Я сказала Тусе, что стихи эти в самом деле очень трогательные, но любовь к ним и к классической форме стиха не мешает мне любить пастернаковско-цветаевские бури и сложный, но психологически и поэтически достоверный синтаксис.
Туся ответила так:
– Видите ли, может быть, вы и правы, но для меня дело не столько в синтаксисе стиха, сколько в синтаксисе души. Тот синтаксис, тот строй души, который проявляется в стихах Бунина, мне гораздо ближе и милее. Спокойный, важный, строгий[2]
.– Мы все равно эту книгу не выпустим. Неудобно, знаете, чтобы на русских сказках стояла фамилия нерусская.
Туся угнетена, расстроена, философствует. А я просто в ярости, без всякой философии.
Туся подтвердила: «Я вас гораздо отчетливее слышу в статьях, предисловиях, письмах, чем в стихах, хотя в стихах вы откровеннее». «Мне ваши стихи нравятся не меньше, чем Ильиным, но Ильины от вас меньшего требуют».
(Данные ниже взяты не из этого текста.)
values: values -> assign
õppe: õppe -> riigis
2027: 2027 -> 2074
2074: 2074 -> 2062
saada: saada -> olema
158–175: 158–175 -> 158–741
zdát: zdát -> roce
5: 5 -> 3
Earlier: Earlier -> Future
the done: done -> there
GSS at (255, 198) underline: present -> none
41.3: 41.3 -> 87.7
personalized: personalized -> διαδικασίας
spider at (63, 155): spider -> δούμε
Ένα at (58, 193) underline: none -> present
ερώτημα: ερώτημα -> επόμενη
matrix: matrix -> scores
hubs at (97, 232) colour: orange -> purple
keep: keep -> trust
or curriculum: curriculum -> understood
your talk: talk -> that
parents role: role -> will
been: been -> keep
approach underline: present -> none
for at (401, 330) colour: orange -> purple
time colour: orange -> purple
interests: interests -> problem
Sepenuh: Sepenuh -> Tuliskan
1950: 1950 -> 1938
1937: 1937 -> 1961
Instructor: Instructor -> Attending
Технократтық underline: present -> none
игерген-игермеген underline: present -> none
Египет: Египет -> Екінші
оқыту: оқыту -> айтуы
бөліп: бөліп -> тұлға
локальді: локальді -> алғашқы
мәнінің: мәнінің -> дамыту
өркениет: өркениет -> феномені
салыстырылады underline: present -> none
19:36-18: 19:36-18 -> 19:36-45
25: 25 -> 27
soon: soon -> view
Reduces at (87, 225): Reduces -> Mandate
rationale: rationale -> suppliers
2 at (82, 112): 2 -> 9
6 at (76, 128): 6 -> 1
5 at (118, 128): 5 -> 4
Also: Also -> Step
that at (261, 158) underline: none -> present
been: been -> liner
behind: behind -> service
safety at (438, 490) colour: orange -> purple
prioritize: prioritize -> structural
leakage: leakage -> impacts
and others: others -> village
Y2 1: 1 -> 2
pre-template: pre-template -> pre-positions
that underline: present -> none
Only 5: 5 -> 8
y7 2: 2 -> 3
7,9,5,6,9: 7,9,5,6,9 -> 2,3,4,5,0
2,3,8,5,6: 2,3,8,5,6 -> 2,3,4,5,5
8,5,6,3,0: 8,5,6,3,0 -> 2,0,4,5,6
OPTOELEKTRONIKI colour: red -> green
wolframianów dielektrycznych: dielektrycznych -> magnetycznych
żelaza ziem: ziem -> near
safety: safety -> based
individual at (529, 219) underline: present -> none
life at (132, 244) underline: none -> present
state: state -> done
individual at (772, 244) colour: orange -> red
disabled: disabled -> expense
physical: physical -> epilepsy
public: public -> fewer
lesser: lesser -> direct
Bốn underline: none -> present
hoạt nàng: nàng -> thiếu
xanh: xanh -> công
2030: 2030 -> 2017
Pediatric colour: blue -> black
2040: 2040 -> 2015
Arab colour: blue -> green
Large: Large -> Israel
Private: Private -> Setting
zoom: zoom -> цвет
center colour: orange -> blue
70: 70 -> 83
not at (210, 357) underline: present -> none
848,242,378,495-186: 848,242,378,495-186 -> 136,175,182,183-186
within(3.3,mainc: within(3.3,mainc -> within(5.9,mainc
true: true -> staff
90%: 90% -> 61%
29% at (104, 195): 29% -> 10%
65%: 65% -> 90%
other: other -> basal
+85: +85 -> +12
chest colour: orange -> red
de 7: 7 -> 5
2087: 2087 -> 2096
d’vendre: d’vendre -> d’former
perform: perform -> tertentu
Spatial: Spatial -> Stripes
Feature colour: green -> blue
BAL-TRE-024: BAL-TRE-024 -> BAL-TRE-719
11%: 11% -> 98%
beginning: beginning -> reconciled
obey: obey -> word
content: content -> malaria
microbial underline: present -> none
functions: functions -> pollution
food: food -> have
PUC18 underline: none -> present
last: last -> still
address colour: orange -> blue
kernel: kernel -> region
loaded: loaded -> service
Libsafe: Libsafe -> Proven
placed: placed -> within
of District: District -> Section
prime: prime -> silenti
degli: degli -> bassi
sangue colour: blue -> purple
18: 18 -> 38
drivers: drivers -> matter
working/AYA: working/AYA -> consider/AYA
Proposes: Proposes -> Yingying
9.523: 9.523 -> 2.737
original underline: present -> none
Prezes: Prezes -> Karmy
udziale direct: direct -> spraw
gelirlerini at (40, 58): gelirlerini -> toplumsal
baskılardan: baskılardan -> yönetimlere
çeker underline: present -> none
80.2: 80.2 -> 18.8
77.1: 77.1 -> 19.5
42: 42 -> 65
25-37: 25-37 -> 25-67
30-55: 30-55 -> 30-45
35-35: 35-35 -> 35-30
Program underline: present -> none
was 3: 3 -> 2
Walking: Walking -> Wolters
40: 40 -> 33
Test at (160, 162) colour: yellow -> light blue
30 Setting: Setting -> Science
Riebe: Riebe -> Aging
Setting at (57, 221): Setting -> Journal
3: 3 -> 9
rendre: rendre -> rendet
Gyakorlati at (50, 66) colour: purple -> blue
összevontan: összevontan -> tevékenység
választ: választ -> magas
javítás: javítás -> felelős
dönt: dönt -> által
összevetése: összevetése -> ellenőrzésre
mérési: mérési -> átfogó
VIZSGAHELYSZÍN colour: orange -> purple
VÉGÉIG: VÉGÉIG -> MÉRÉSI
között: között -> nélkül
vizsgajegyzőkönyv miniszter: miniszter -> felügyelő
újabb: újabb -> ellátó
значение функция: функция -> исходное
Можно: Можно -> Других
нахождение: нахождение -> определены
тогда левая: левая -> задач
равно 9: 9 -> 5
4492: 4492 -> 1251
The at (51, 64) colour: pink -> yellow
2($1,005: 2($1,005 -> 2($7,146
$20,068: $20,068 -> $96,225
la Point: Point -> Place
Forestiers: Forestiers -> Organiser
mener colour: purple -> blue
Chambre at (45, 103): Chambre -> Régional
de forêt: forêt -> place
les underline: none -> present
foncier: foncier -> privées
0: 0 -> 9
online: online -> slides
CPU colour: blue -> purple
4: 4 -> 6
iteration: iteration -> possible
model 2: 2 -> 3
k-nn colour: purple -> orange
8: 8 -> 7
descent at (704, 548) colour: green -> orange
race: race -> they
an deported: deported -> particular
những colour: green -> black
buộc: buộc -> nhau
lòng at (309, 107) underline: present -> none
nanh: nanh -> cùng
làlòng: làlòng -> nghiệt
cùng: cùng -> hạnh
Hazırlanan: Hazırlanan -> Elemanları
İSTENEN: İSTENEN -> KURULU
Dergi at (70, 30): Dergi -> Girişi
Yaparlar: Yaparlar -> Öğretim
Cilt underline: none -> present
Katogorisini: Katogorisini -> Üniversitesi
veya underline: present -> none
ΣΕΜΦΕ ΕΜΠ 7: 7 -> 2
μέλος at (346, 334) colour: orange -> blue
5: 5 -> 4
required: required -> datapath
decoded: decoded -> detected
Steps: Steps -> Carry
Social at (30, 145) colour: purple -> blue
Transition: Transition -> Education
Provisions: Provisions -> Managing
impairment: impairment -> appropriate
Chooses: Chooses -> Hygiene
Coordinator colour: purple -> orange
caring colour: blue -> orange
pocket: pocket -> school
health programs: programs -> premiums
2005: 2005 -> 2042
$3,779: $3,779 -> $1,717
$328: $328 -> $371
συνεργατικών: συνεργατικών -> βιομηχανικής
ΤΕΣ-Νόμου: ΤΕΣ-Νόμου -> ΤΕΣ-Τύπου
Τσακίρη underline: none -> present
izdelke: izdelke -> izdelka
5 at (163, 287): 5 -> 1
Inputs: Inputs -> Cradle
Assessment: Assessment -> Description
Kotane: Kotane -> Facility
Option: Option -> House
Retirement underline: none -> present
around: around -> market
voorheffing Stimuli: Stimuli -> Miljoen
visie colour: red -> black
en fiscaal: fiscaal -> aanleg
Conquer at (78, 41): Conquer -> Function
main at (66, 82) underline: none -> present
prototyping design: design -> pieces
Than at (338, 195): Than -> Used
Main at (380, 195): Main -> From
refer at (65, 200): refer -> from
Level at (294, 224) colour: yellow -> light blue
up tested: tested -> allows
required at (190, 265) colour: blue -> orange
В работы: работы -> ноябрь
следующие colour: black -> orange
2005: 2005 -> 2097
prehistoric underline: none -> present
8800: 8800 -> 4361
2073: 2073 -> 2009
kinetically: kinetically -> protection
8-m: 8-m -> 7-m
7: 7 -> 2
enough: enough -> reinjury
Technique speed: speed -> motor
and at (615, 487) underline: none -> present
Ну вот, это было дня три назад, а сегодня вечером она позвонила с таким сообщением:
– Я говорила с С. Я. о ваших стихах. Мне хочется понять, чего им не хватает, чтобы выразить вас вполне, чтобы они стали вполне вашими? С. Я. объяснил так: в этих стихах два элемента основные хороши – музыкальность, психология, т. е. ум и чувство, но нету третьего – актерского начала, необходимого в искусстве.
Откуда же ему взяться в стихах, если его нет во мне?
Вечером позвонила Тусе. Чтобы ее голосом заключить день.
Я часто думаю: кто из нас первый умрет? А вдруг не я?
Корзины были тяжелые, я еле шла, но мне помогал Тусин голос. Мы придумывали сценарий про школу, который хотели бы вместе написать. Туся придумывала как шла – легко.
В последний год она в тоске, в тоскливых мыслях о себе. Все мы так. И это, конечно, ни для кого из нас не новость, но когда очень уж хватает за горло – бежим друг к другу.
Вот она и пришла. Стала прямо, прислонясь спиной к книжному шкафу – она всегда стоит и прижимается к стене во время долгих наших разговоров.
– Я на днях бродила по улицам, – рассказывала Туся, – и мне очень легко, свободно дышалось и легко было идти. Но я подумала: если бы меня спросили, что сейчас со мной происходит, я ответила бы с совершеннейшей точностью: «Я умираю». Это не патетический возглас, не стон, не жалоба, это простое констатирование факта. Умирание в том, что у меня почти нет желаний и утрачены все связи с миром. Остались два-три человека, за которых мне больно, если им причиняют боль. Осталась память. Для жизни этого мало.
Я спросила, думает ли она, что это именно с нами произошло или это просто возраст, т. е. общая судьба.
– Нет. С нами.
Я напомнила ей герценовскую судьбу: он написал «Былое и думы» и создал «Колокол» в ту пору, когда считал, что у него все позади, остается только вспоминать прошедшее. А все было в разгаре и все впереди… Я спросила у Туси: если бы не надо было работать для денег, для членства в Союзе, работала ли бы она, чешутся ли у нее руки на труд, или только лежала бы с книгой?
– Я училась бы, – ответила Туся, подумав, – языкам, филологии, истории… Хотелось бы мне устроить школу, воспитывать детей… Кроме того, я написала бы историческую трагедию о Котошихине17
.– Ну, вот видите! Вам еще хочется работать! Значит, до смерти далеко.
Но Туся не пошла на это утешение.
– Нет, Лидочка. Рискнем сказать так: в человеке живут любовь и ум. Любовь во мне умерла, а ум еще жив. Он не занят, он, в сущности, свободен, потому что те дела, которые он вынужден выполнять, его не занимают. И он еще хочет деятельности, он в полной силе, ему всего сорок лет. Вот и все.
Это в Тусе-то умерла любовь? И остался только ум? Что за чепуха.
Но я ей этого не сказала. Как-то не решилась сказать.